#### [Records shown]
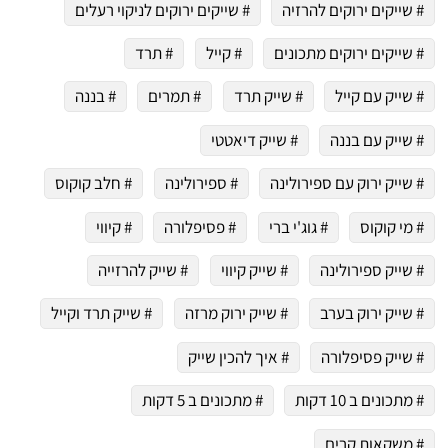
# שייקים ירוקים להרזיה
# שייקים ירוקים לניקוי רעלים
# שייקים ירוקים מתכונים
# קייל
# תרד
# שייק עם קייל
# שייק תרד
# תמרים
# בננה
# שייק עם בננה
# שייק דיאטטי
# שייק ירוק עם ספירולינה
# ספירולינה
# חלב קוקוס
# מי קוקוס
# גוג'י ברי
# פסיפלורה
# קיווי
# שייק ספירולינה
# שייק קיווי
# שייק להרזייה
# שייק ירוק בערב
# שייק ירוק מרזה
# שייק תרד וקייל
# שייק פסיפלורה
# איך להכין שייק
# מתכונים ב 10 דקות
# מתכונים ב 5 דקות
# משקאות קרים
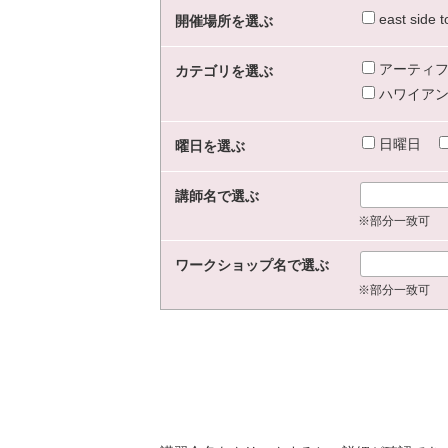
east sid
開催場所を選ぶ
アーティフ
カテゴリを選ぶ
ハワイアン
日曜日
曜日を選ぶ
講師名で選ぶ
※部分一致可
ワークショップ名で選ぶ
※部分一致可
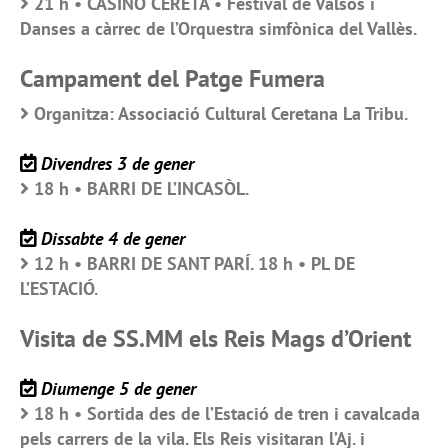
21 h • CASINO CERETÀ • Festival de Valsos i
Danses a càrrec de l’Orquestra simfònica del Vallès.
Campament del Patge Fumera
Organitza: Associació Cultural Ceretana La Tribu.
Divendres 3 de gener
18 h • BARRI DE L’INCASÒL.
Dissabte 4 de gener
12 h • BARRI DE SANT PARÍ. 18 h • PL DE
L’ESTACIÓ.
Visita de SS.MM els Reis Mags d’Orient
Diumenge 5 de gener
18 h • Sortida des de l’Estació de tren i cavalcada
pels carrers de la vila. Els Reis visitaran l’Aj. i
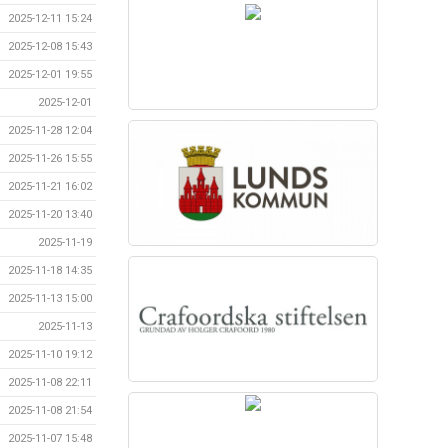
2025-12-11 15:24
2025-12-08 15:43
2025-12-01 19:55
2025-12-01
2025-11-28 12:04
2025-11-26 15:55
2025-11-21 16:02
2025-11-20 13:40
2025-11-19
2025-11-18 14:35
2025-11-13 15:00
2025-11-13
2025-11-10 19:12
2025-11-08 22:11
2025-11-08 21:54
2025-11-07 15:48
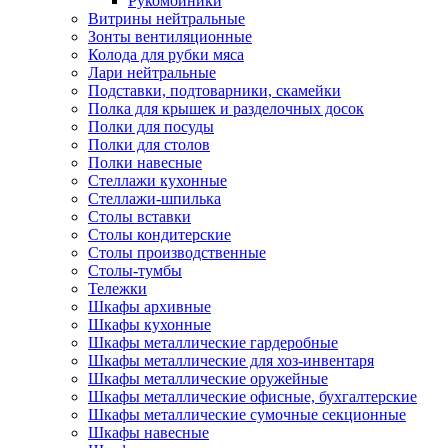
Рукомойники
Витрины нейтральные
Зонты вентиляционные
Колода для рубки мяса
Лари нейтральные
Подставки, подтоварники, скамейки
Полка для крышек и разделочных досок
Полки для посуды
Полки для столов
Полки навесные
Стеллажи кухонные
Стеллажи-шпилька
Столы вставки
Столы кондитерские
Столы производственные
Столы-тумбы
Тележки
Шкафы архивные
Шкафы кухонные
Шкафы металлические гардеробные
Шкафы металлические для хоз-инвентаря
Шкафы металлические оружейные
Шкафы металлические офисные, бухгалтерские
Шкафы металлические сумочные секционные
Шкафы навесные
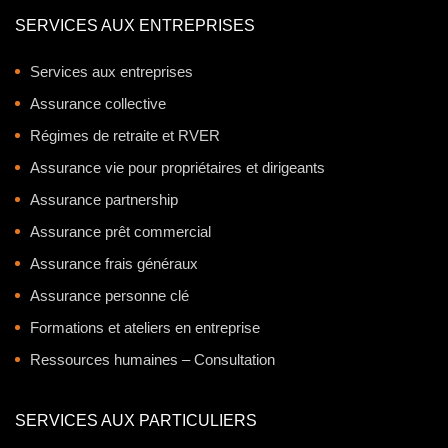
SERVICES AUX ENTREPRISES
Services aux entreprises
Assurance collective
Régimes de retraite et RVER
Assurance vie pour propriétaires et dirigeants
Assurance partnership
Assurance prêt commercial
Assurance frais généraux
Assurance personne clé
Formations et ateliers en entreprise
Ressources humaines – Consultation
SERVICES AUX PARTICULIERS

#### [Directions for this task]
Print the text from every item above, line for line and without changes, leaving out the pictures.

#### [Result for this exercise]
# שייקים ירוקים להרזיה
# שייקים ירוקים לניקוי רעלים
# שייקים ירוקים מתכונים
# קייל
# תרד
# שייק עם קייל
# שייק תרד
# תמרים
# בננה
# שייק עם בננה
# שייק דיאטטי
# שייק ירוק עם ספירולינה
# ספירולינה
# חלב קוקוס
# מי קוקוס
# גוג'י ברי
# פסיפלורה
# קיווי
# שייק ספירולינה
# שייק קיווי
# שייק להרזייה
# שייק ירוק בערב
# שייק ירוק מרזה
# שייק תרד וקייל
# שייק פסיפלורה
# איך להכין שייק
# מתכונים ב 10 דקות
# מתכונים ב 5 דקות
# משקאות קרים
east sid
開催場所を選ぶ
アーティフ
カテゴリを選ぶ
ハワイアン
日曜日
曜日を選ぶ
講師名で選ぶ
※部分一致可
ワークショップ名で選ぶ
※部分一致可
21 h • CASINO CERETÀ • Festival de Valsos i
Danses a càrrec de l’Orquestra simfònica del Vallès.
Campament del Patge Fumera
Organitza: Associació Cultural Ceretana La Tribu.
Divendres 3 de gener
18 h • BARRI DE L’INCASÒL.
Dissabte 4 de gener
12 h • BARRI DE SANT PARÍ. 18 h • PL DE
L’ESTACIÓ.
Visita de SS.MM els Reis Mags d’Orient
Diumenge 5 de gener
18 h • Sortida des de l’Estació de tren i cavalcada
pels carrers de la vila. Els Reis visitaran l’Aj. i
2025-12-11 15:24
2025-12-08 15:43
2025-12-01 19:55
2025-12-01
2025-11-28 12:04
2025-11-26 15:55
2025-11-21 16:02
2025-11-20 13:40
2025-11-19
2025-11-18 14:35
2025-11-13 15:00
2025-11-13
2025-11-10 19:12
2025-11-08 22:11
2025-11-08 21:54
2025-11-07 15:48
Рукомойники
Витрины нейтральные
Зонты вентиляционные
Колода для рубки мяса
Лари нейтральные
Подставки, подтоварники, скамейки
Полка для крышек и разделочных досок
Полки для посуды
Полки для столов
Полки навесные
Стеллажи кухонные
Стеллажи-шпилька
Столы вставки
Столы кондитерские
Столы производственные
Столы-тумбы
Тележки
Шкафы архивные
Шкафы кухонные
Шкафы металлические гардеробные
Шкафы металлические для хоз-инвентаря
Шкафы металлические оружейные
Шкафы металлические офисные, бухгалтерские
Шкафы металлические сумочные секционные
Шкафы навесные
SERVICES AUX ENTREPRISES
Services aux entreprises
Assurance collective
Régimes de retraite et RVER
Assurance vie pour propriétaires et dirigeants
Assurance partnership
Assurance prêt commercial
Assurance frais généraux
Assurance personne clé
Formations et ateliers en entreprise
Ressources humaines – Consultation
SERVICES AUX PARTICULIERS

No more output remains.